Records for the exercise
******
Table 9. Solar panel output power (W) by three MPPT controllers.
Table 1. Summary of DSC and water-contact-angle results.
******
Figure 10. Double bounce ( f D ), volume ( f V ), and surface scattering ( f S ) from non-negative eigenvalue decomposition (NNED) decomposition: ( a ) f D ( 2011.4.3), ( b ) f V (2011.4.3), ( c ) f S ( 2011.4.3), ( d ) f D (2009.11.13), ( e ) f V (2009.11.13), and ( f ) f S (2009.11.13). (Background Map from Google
******
Task directions
Check the listing above for "Table". Show every line where it turns up.

Written response
Table 9. Solar panel output power (W) by three MPPT controllers.
Table 1. Summary of DSC and water-contact-angle results.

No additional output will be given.